A Seattle Times article reported the following reactions to the HTDS results:
We’re 10 years older and $18 million poorer, but we still don’t know whether Hanford downwinders were harmed by its radioactive emissions. We do know that 20 percent more of them are dead than expected. And we do know that eastern Washingtonians were found to have two to three times more thyroid disease than other populations generally.
But those seemingly alarming findings may not mean a thing, according to researchers at the Centers for Disease Control in Atlanta and Seattle’s Fred Hutchinson Cancer Research Center that studied downwinders.
Then again, maybe the findings do mean something. No one, it seems, can say for certain.
The Hanford downwinder thyroid disease study is one of the most maddening chapters in the annals of epidemiology [51].
An epidemiological study, by nature, is the study of populations. Populations, by definition, are composed of individuals, each with a very real-life experience. Suddenly, the HTDS and its results, released after months of hushed and restrictive secrecy, reflected not life as it was for those of us who grew up in the Hanford downwind area during release years, but as a funhouse mirror, distorting our lives, and denying our experience. I felt myself becoming deeply angered, yet I knew that angry outbursts would accomplish nothing with HTDS scientists. They needed to understand that too many of us—too many of the people I had grown up with—now had thyroid disease, and/or thyroid cancer. They needed to know that I, that we, were not reassured by the HTDS’s purported “no harm” findings. It was up to us to let the world know that this epidemiologic study, for some reason, did not reflect our reality. This study had made us insignificant and invisible.

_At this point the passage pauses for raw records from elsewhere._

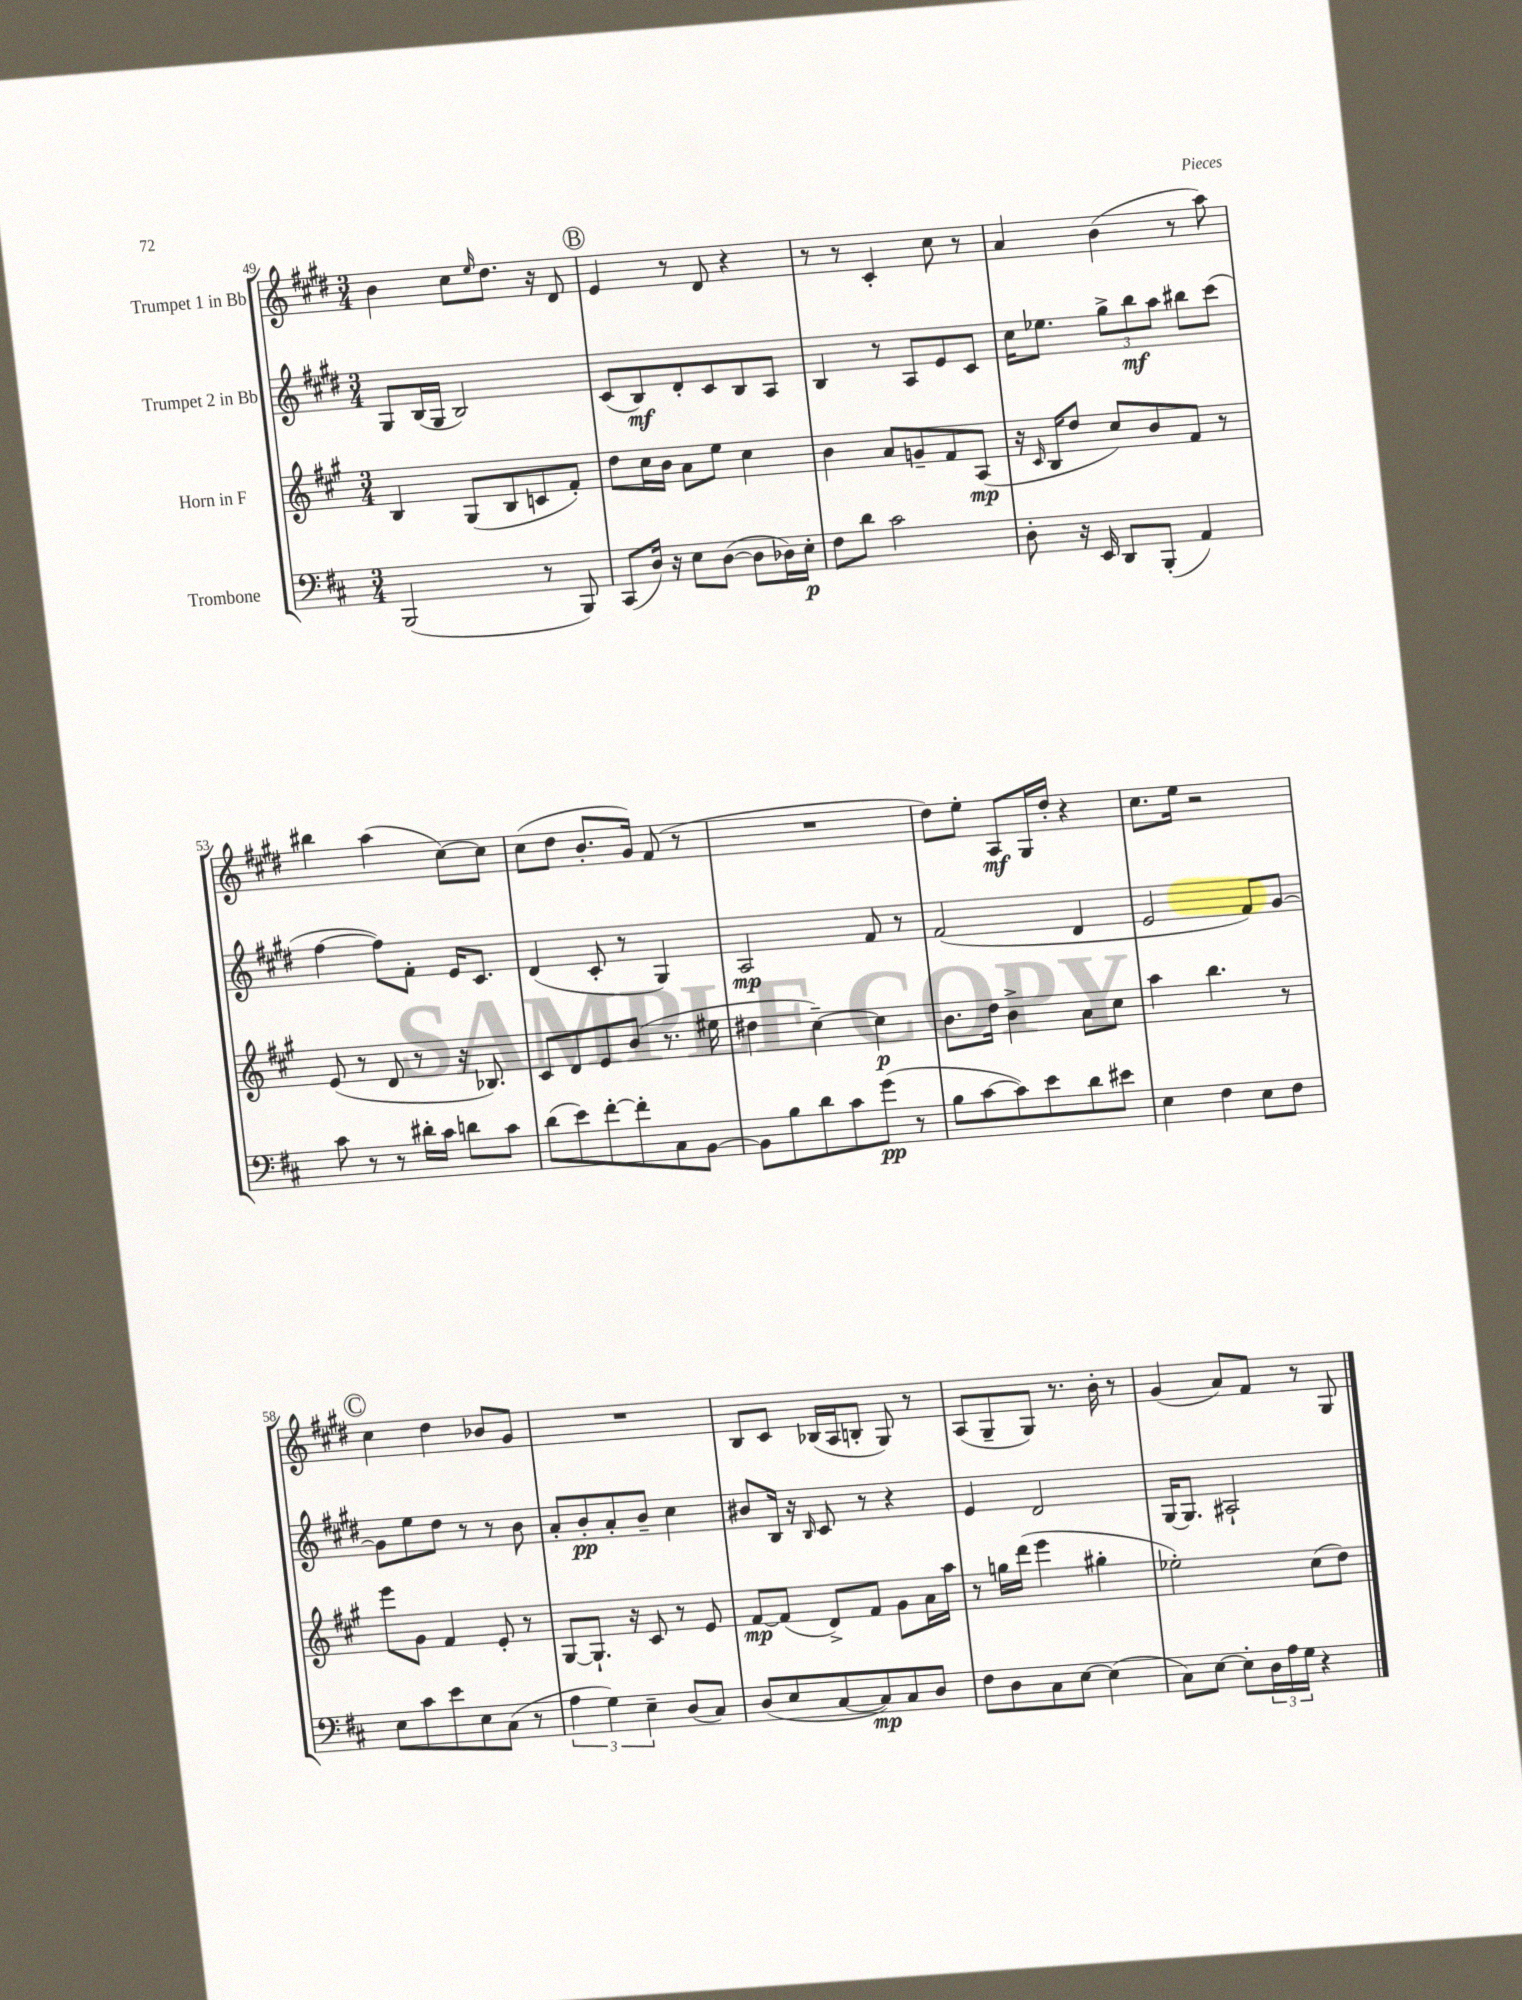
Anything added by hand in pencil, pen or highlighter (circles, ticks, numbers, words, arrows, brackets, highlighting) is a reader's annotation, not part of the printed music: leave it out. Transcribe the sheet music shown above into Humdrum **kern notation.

**kern	**kern	**kern	**kern
*staff4	*staff3	*staff2	*staff1
*clefF4	*clefG2	*clefG2	*clefG2
*k[f#c#]	*k[f#c#g#]	*k[f#c#g#d#]	*k[f#c#g#d#]
*M3/4	*M3/4	*M3/4	*M3/4
(2BBB/	4B/	8G#/L	4b\
.	.	(16B/L	.
.	.	16G#/JJ	.
.	(8G#/L	2B/)	8cc#\L
.	.	.	16qqee/
.	8B/	.	8.dd#\J
8r	8c/	.	.
.	.	.	16r
8BBB/)	8f#'/J)	.	8d#/
=	=	=	=
(8CC#/L	8dd\L	(8c#/L	4e/
16D/Jk)	16cc#\L	8B/)	.
16r	16b\JJ	.	.
8E\L	8a\L	8d#'/	8r
([8D\J	8ee\J	8c#/	8d#/
8D\]L	4cc#\	8B/	4r
16D-\L)	.	8A/J	.
16E'\JJ	.	.	.
=	=	=	=
8F#\L	4b\	4B/	8r
8d\J	.	.	8r
2c#\	8a/L	8r	4c#'/
.	8g~/	8A/L	.
.	8f#/	8e/	8cc#\
.	(8A/J	8c#/J	8r
=	=	=	=
8D'\	16r	16cc#\LK	4a/
.	16qqc#/	.	.
.	16B/LK	8.ee-\J	.
16r	8dd/J	.	.
16EE/	.	.	.
8DD/L	8cc#/L)	12gg#^\L	(4b\
.	.	12bb\	.
(8BBB'/J	8b/	.	.
.	.	12aa\J	.
4AA/)	8f#/J	8bb#\L	8r
.	8r	(8ccc#\J	8aa\)
=	=	=	=
8c#\	(8e/	[4ff#\	4bb#\
8r	8r	.	.
8r	8d/	8ff#\]L)	(4aa\
16d#'\LL	8r	8f#'\J	.
16c#\JJ	.	.	.
8d\L	16r	16e/LK	[8cc#\L)
.	8.B-/)	8.c#/J	.
8c#\J	.	.	8cc#\]J
=	=	=	=
(8d\L	8c#/L	(4d#/	(8cc#\L
8e\)	8d/	.	8dd#\J
[8f#'\	8e/	8c#'/	8.b'/L
8f#'\]	(8b/J	8r	.
.	.	.	16g#/Jk)
8C#\	8.r	4G#/)	(8f#/
[8BB\J	.	.	8r
.	16ee#\	.	.
=	=	=	=
8BB\]L	4dd#\	2A/	2.r
8B\	.	.	.
8d\	[4cc#~\)	.	.
8c#\	.	.	.
(8g\J	4cc#\]	8f#/	.
8r	.	8r	.
=	=	=	=
8B\L	8.b\L	(2f#/	8dd#\L)
[8c#\	.	.	8ee'\J
.	16dd\Jk	.	.
8c#\])	4b^\	.	8A/L
8e\	.	.	16G#/L
.	.	.	16dd#'/JJ
8d\	8a\L	4d#/	4r
8e#\J	8cc#\J	.	.
=	=	=	=
4E\	4aa\	2e/	8.cc#\L
.	.	.	16ee\Jk
4F#\	4.bb\	.	2r
8E\L	.	8f#/L)	.
8F#\J	8r	[8g#/J	.
=	=	=	=
8E\L	8eee\L	8g#\]L	4cc#\
8c#\	8g#\J	8ee\	.
8e\	4f#/	8dd#\J	4dd#\
8E\	.	8r	.
(8C#\J	8e'/	8r	8b-/L
8r	8r	8b\	8g#/J
=	=	=	=
6A\	[8G#/L	8a'/L	2.r
.	8.G#`/]J	8b'/	.
6G\)	.	.	.
.	.	8a'/	.
.	16r	.	.
6E~\	.	.	.
.	8c#/	8b~/J	.
(8D/L	8r	4cc#\	.
8C#/J)	8e/	.	.
=	=	=	=
(8D/L	[8f#/L	8b#/L	8B/L
8E/	(8f#/]J	16B/Jk	8c#/J
.	.	16r	.
.	.	16qqB/	.
[8C#/	8d^/L)	8c#/	(16B-/LL
.	.	.	16A/J
8C#/])	8f#/J	8r	8B'/J
8C#/	8g#\L	4r	8G#/)
8D/J	16a\L	.	8r
.	16aa\JJ	.	.
=	=	=	=
8F#\L	8r	4e/	(8A/L
8D\	16gg\LL	.	8G#~/
.	(16ddd\JJ	.	.
8C#\	4eee\	2d#/	8G#/J)
[8E\J	.	.	8.r
(4E\]	4gg#'\	.	.
.	.	.	16b'\
.	.	.	8r
=	=	=	=
8C#\L)	2ee-'\)	[16G#/LK	(4g#/
.	.	8.G#/]J	.
[8E\J	.	.	.
8E'\]L	.	2A#`/	8a/L)
24D\L	.	.	8f#/J
24A\	.	.	.
24G\JJ	.	.	.
4r	(8cc#\L	.	8r
.	8dd\J)	.	8G#/
==	==	==	==
*-	*-	*-	*-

I had believed that the HTDS would finally show the world what had happened to all of us who lived in the shadow of Hanford. Yet, here we were, being fed a story of a reassuring, happy, healthy life next to a plutonium production facility, in spite of more than 750,000 curies of I-131 wafting through the air, landing on everything we touched or ate, and saturating my baby milk and ice cream. Those of us who had followed the progress of the HTDS and held out so much hope that it would reflect our reality concluded that something was amiss with either the data or the methodology on which HTDS was based [52]. We wanted to get to the bottom of this.
Notes
49. Steele, K. D. 1999. Fallout from thyroid study: Critics fault CDC for early release of
Hanford results, unreviewed research. Spokesman Review. 14 February.

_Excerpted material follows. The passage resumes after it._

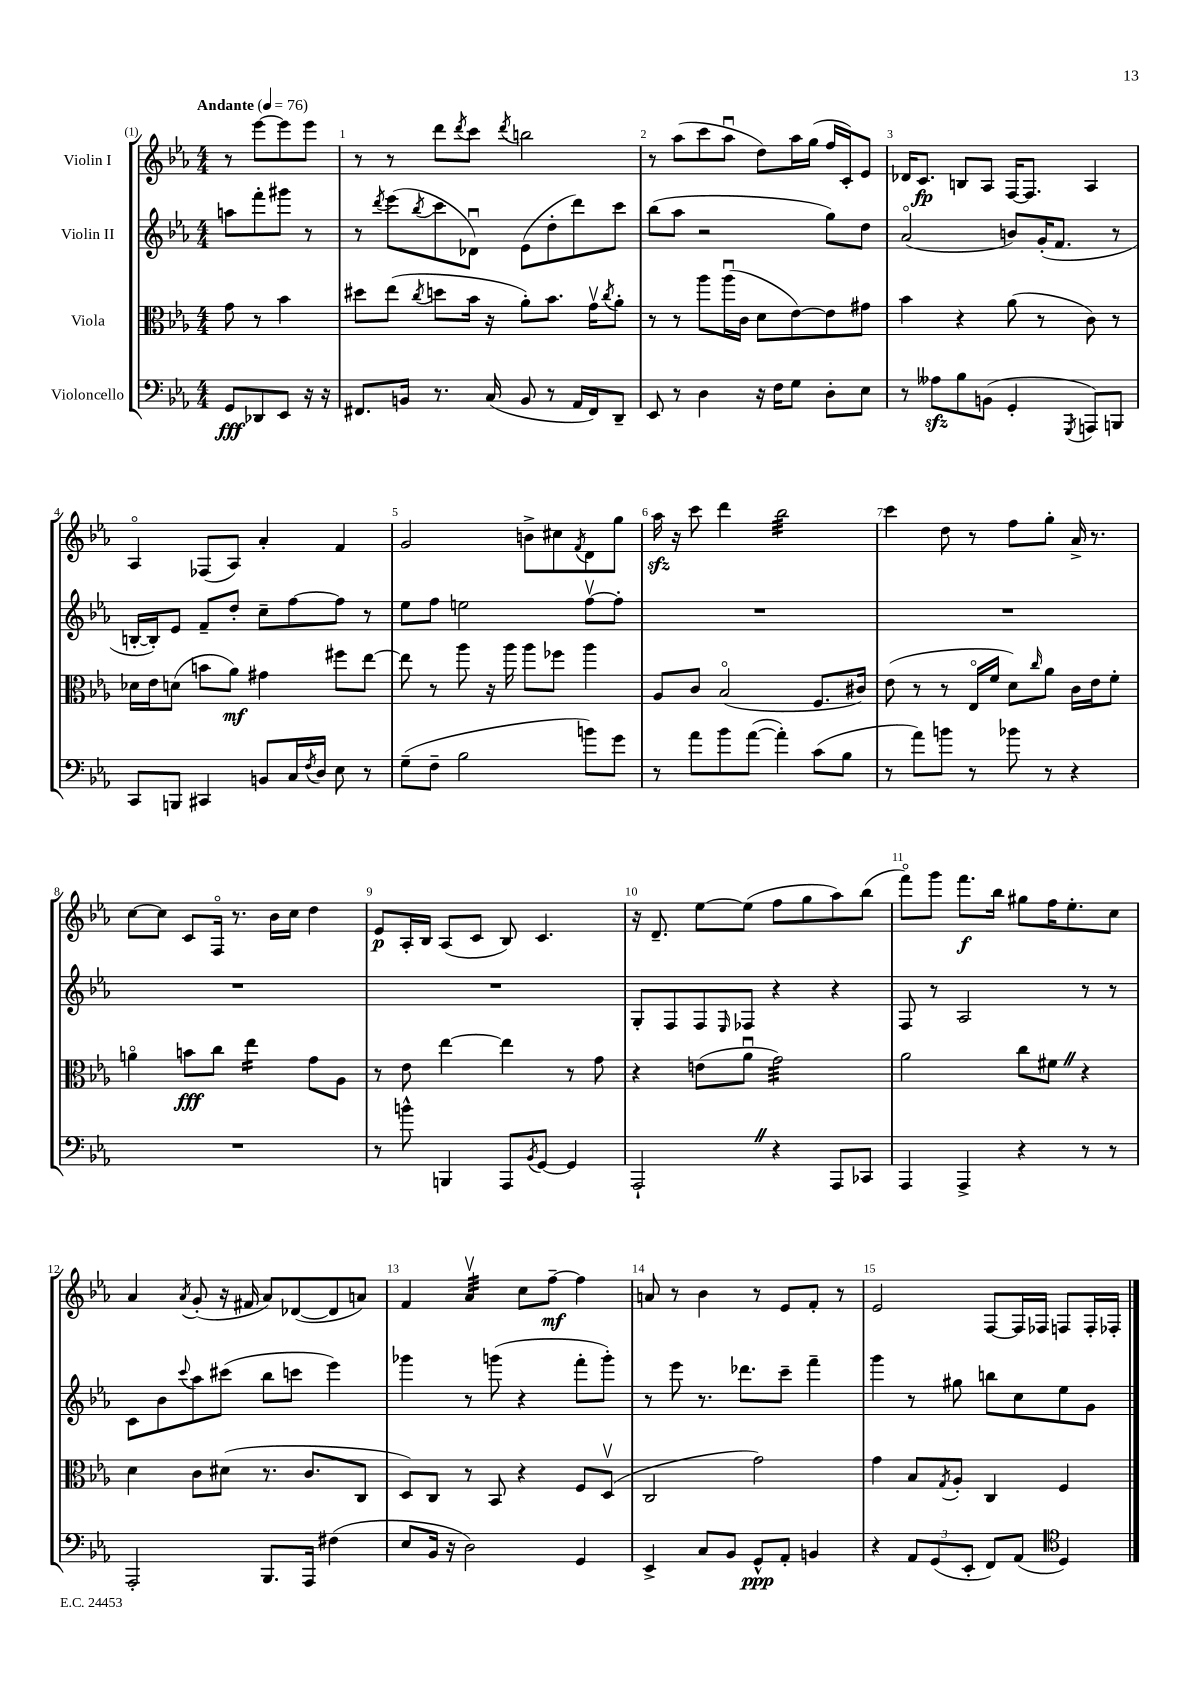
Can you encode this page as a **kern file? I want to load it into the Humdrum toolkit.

50. Davis, S., and Kopecky, K. 1998. Executive summary. HTDS draft final report, 18.
Seattle, WA: Fred Hutchinson Cancer Research Center.
51. Torvik, S. 1999. Study further muddies Hanford waters. Seattle Times. 28 February
1999.
52. Over much of the course of HTDS, I served as a long-term member of the Hanford Health Effects Subcommittee (HHES), a citizens’ advisory committee to the Agency for Toxic Substances and Disease Registry and CDC, which had been following the development of HTDS. I had had great faith in science to reflect reality, and that the downwinders like me would hear the story of our lives and our damaged health confirmed within the results of HTDS.